◆ Source data:
═══

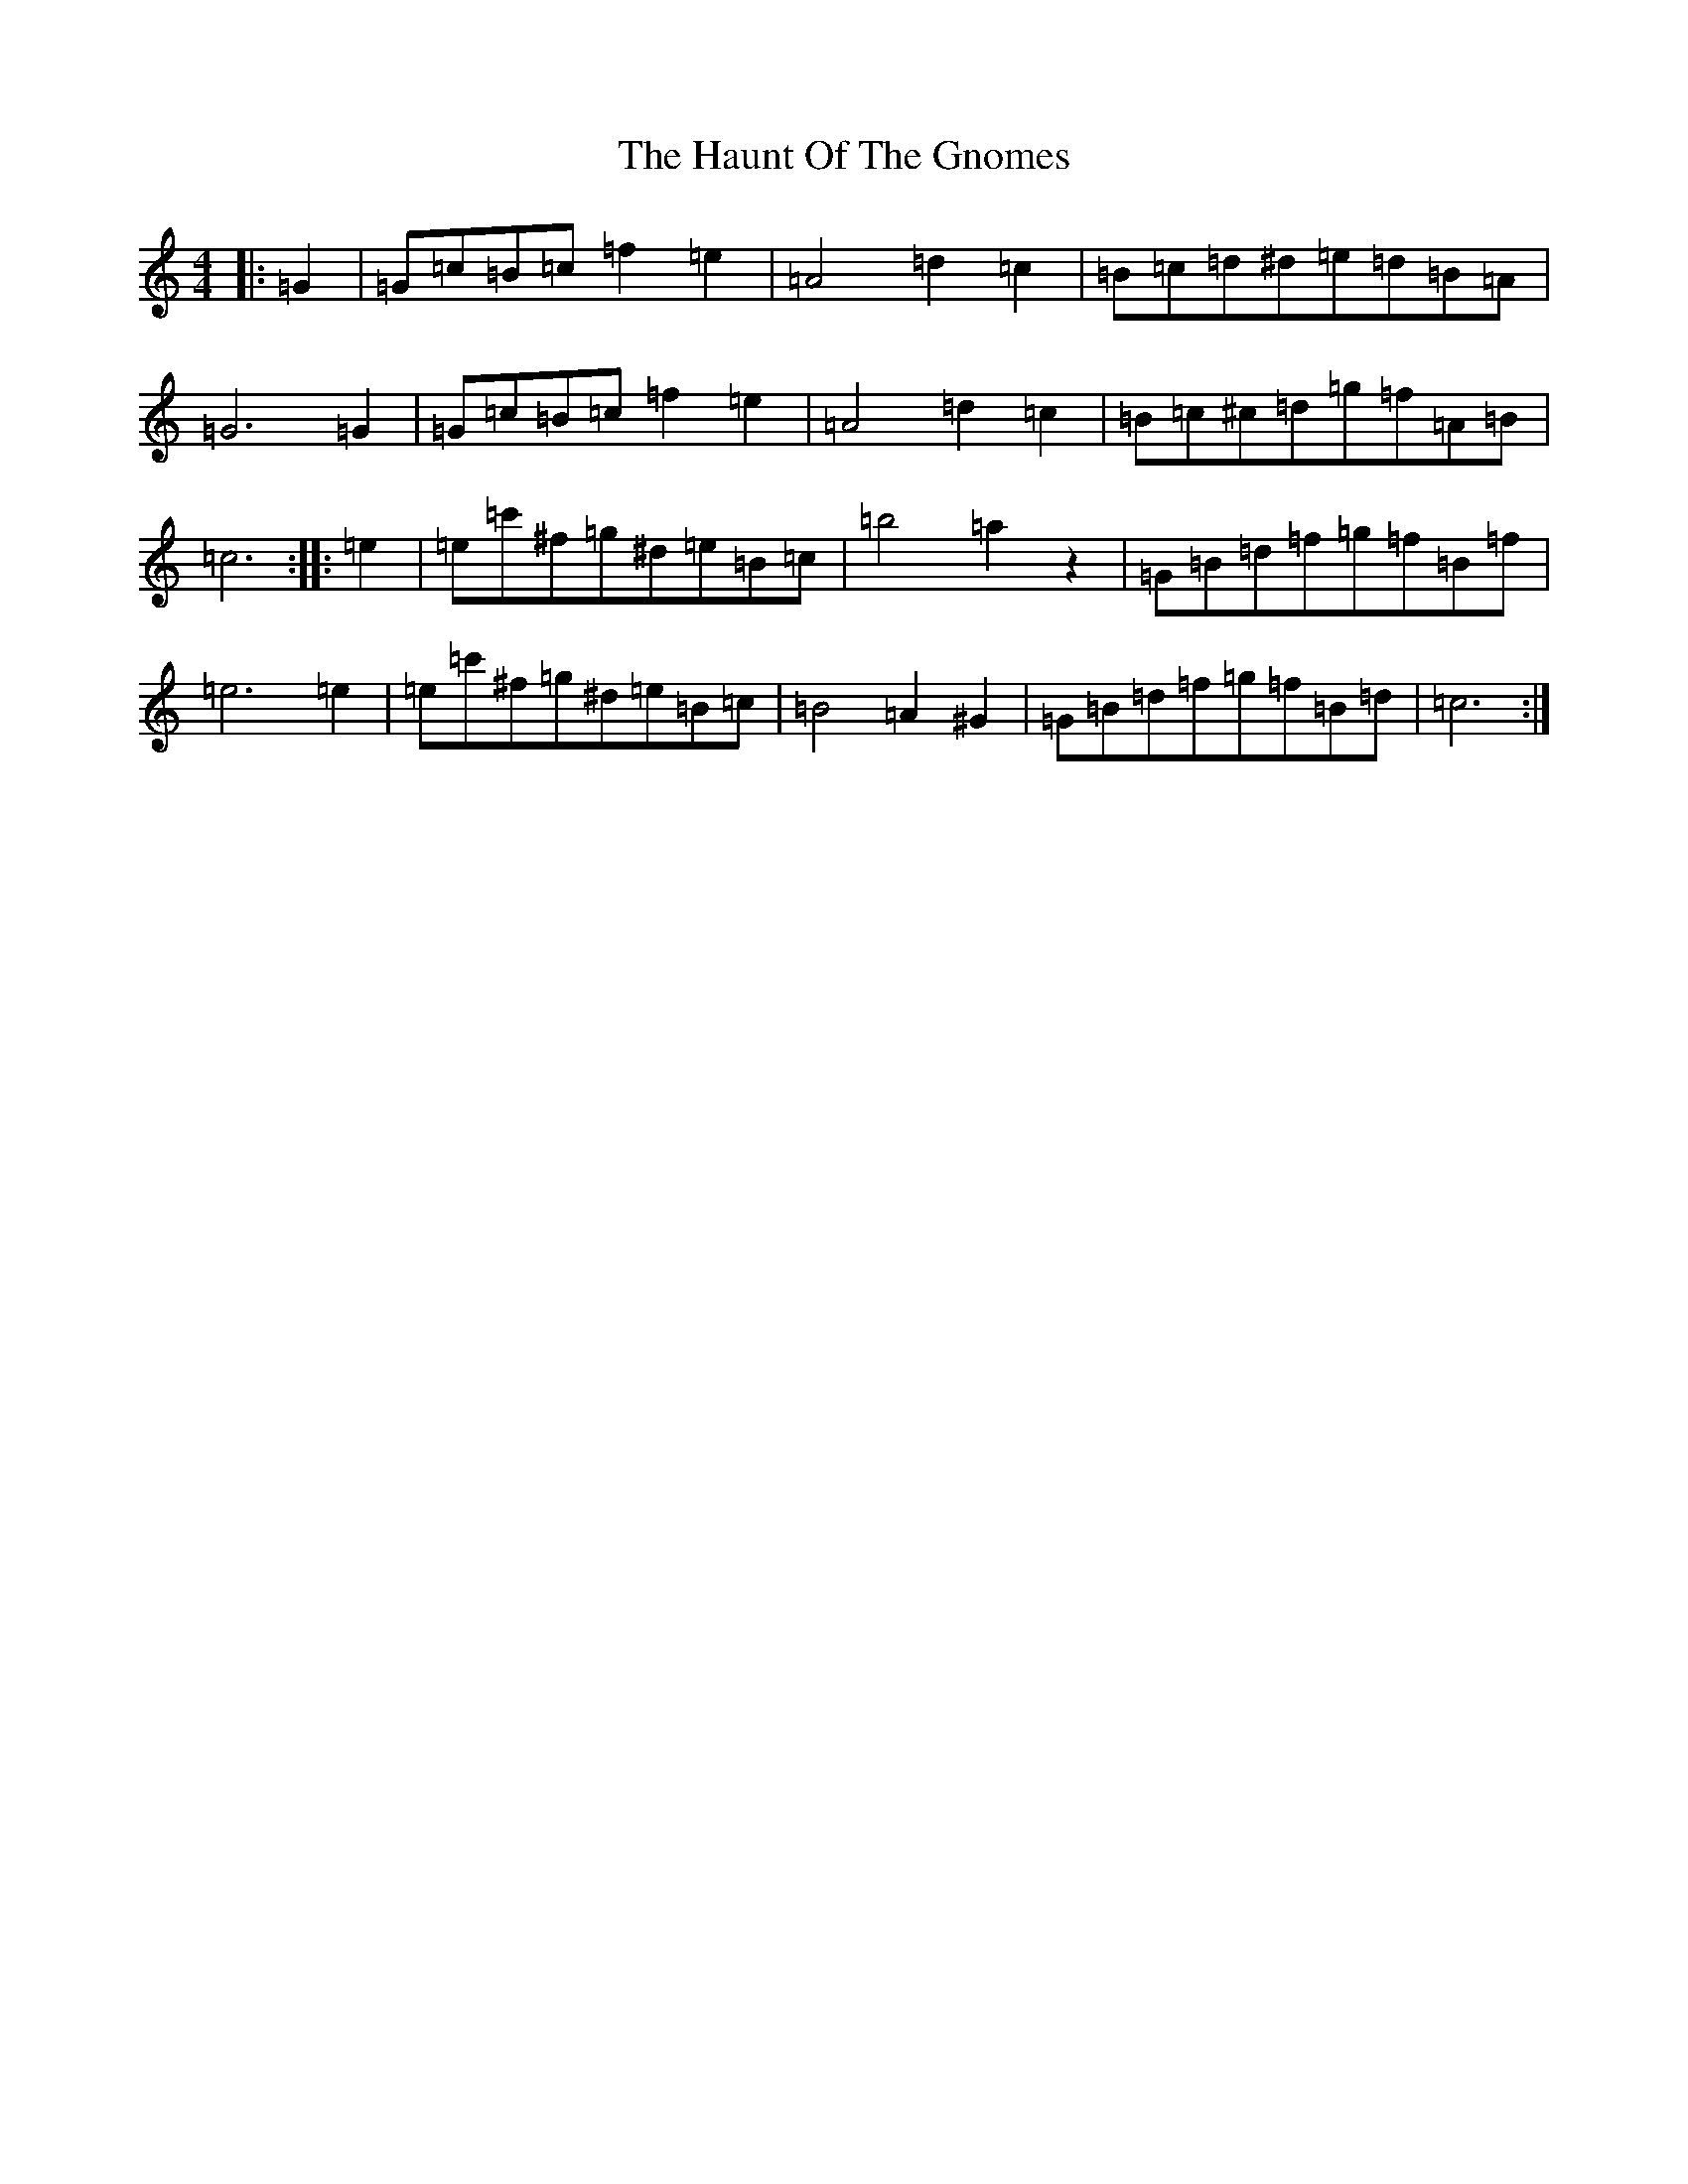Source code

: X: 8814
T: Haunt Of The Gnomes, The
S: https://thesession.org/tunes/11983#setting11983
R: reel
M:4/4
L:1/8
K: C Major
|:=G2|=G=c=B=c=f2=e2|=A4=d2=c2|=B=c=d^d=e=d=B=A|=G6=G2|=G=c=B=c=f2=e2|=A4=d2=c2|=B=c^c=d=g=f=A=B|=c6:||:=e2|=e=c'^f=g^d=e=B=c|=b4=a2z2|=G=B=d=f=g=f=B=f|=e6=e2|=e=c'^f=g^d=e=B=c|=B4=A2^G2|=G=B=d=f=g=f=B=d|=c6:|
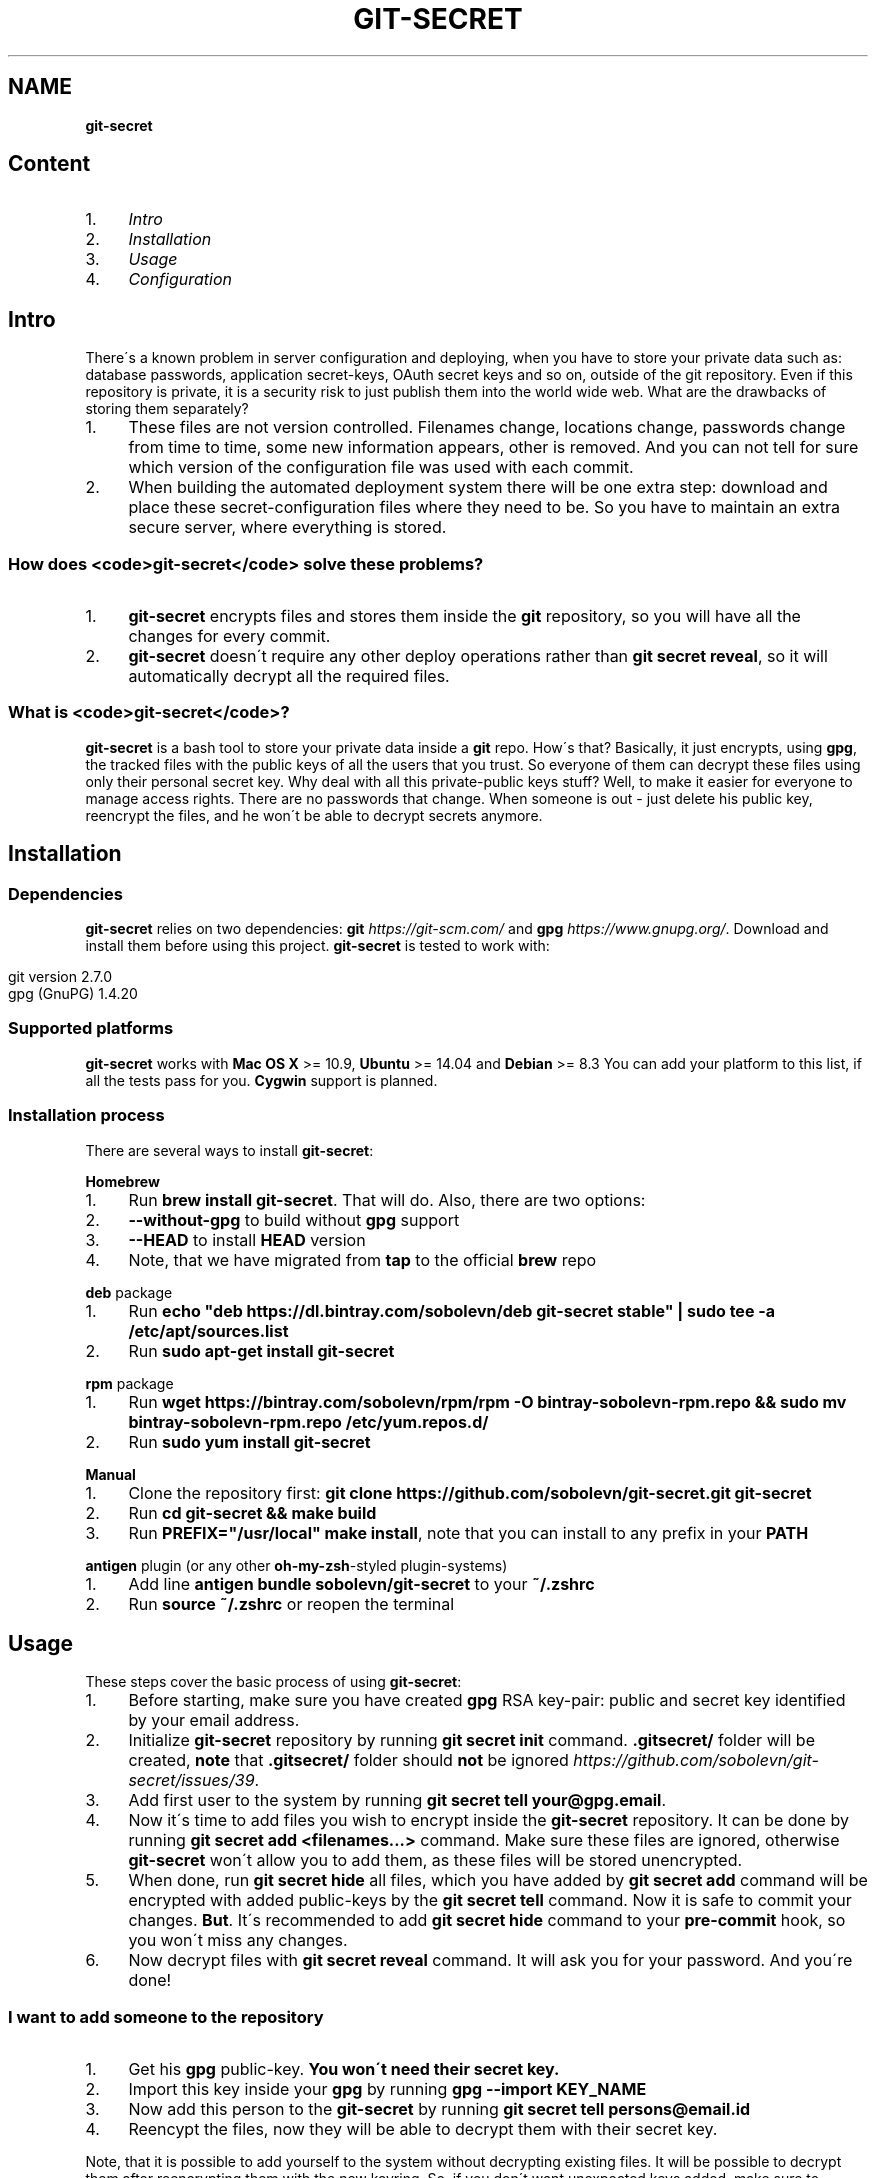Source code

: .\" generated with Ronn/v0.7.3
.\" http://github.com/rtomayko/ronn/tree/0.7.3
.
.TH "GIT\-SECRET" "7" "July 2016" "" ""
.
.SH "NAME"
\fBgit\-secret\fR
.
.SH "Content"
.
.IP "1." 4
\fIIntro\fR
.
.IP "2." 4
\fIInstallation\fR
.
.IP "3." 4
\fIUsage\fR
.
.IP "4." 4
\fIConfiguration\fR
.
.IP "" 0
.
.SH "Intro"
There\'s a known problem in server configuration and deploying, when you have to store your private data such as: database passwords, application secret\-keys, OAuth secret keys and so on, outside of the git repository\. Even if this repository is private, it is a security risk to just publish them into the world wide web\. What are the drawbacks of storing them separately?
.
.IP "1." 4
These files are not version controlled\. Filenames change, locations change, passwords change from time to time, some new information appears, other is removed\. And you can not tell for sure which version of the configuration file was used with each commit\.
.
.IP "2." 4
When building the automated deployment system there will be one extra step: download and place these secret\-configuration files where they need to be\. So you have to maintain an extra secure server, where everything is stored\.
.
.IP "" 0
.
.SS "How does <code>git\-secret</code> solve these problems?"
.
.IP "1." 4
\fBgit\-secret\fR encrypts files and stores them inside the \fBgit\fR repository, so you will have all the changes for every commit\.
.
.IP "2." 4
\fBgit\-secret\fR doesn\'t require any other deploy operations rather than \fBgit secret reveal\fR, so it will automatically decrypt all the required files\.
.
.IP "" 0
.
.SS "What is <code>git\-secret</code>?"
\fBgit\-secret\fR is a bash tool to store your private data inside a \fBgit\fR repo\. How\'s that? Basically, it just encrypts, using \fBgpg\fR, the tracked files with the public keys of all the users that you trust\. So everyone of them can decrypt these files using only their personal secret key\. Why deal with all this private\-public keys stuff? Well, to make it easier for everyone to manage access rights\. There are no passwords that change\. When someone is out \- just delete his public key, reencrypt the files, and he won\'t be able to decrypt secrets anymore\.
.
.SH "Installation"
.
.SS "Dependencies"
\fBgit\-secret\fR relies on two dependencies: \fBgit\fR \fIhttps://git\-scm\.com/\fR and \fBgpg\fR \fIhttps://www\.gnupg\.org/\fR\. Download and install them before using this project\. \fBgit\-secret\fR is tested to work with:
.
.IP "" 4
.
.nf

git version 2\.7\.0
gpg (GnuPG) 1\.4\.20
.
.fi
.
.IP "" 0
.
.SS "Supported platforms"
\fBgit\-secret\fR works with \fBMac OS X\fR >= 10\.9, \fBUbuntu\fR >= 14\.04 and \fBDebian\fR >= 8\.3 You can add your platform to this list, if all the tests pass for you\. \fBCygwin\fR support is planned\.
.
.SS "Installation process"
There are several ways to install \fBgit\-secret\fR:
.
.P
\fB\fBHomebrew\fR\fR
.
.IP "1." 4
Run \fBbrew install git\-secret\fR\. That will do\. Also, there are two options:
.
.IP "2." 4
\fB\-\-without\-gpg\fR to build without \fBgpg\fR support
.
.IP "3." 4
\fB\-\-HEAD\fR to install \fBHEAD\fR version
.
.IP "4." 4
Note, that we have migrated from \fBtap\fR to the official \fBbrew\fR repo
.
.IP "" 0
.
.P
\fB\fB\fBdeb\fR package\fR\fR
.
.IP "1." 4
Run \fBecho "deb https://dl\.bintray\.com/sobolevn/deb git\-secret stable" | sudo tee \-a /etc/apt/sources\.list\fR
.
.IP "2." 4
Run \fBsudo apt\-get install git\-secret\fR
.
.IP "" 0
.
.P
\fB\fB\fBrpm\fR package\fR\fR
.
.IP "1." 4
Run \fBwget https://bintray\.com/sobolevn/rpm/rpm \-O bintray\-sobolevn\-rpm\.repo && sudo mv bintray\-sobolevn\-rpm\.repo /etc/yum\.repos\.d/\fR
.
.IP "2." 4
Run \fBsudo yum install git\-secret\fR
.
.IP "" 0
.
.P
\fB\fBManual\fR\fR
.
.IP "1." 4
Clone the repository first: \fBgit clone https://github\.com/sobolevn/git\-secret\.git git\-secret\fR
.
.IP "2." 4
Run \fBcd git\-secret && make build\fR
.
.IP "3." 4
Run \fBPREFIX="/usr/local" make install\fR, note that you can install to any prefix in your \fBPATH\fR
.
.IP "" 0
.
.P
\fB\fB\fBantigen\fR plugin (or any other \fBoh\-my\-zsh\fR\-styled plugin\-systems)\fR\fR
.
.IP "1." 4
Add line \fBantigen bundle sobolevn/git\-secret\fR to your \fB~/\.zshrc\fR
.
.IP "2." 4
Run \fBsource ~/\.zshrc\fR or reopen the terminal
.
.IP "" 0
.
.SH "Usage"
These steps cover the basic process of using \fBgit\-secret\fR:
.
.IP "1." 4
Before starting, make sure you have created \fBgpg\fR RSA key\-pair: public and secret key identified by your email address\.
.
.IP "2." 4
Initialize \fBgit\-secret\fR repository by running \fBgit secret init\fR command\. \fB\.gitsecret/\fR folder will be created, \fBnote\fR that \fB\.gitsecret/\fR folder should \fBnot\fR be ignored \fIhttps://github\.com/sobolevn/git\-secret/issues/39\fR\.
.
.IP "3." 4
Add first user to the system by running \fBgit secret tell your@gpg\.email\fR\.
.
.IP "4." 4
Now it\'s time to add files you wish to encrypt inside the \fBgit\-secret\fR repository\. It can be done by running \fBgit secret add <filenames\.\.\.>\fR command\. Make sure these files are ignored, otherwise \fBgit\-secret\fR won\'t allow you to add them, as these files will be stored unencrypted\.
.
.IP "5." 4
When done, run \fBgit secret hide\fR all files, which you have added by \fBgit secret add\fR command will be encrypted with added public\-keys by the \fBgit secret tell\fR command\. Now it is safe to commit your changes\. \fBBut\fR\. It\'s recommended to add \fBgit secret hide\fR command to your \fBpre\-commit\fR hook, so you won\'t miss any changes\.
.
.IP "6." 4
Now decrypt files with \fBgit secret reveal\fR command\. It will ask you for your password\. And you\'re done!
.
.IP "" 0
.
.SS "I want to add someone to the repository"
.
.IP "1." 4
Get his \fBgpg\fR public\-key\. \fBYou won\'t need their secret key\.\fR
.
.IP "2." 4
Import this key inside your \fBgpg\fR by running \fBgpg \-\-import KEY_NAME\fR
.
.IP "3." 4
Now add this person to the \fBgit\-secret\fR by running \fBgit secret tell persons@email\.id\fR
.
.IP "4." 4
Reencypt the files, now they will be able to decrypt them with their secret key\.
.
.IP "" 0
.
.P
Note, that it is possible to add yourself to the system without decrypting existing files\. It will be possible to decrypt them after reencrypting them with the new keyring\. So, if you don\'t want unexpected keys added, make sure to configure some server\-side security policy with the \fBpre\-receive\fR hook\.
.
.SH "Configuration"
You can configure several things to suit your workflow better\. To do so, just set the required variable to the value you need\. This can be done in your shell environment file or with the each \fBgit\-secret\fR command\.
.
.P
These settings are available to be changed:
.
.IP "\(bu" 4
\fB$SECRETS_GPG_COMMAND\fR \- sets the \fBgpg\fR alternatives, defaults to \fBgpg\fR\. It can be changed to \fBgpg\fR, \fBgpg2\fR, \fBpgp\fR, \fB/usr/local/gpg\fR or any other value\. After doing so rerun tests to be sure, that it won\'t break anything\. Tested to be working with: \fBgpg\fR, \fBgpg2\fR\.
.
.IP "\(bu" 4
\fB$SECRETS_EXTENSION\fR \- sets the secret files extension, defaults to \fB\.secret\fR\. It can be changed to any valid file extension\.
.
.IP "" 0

═══

◆ Your objective: Answer with one number: how many lines of the entries above include the word "bintray".

◆ Answer area: 2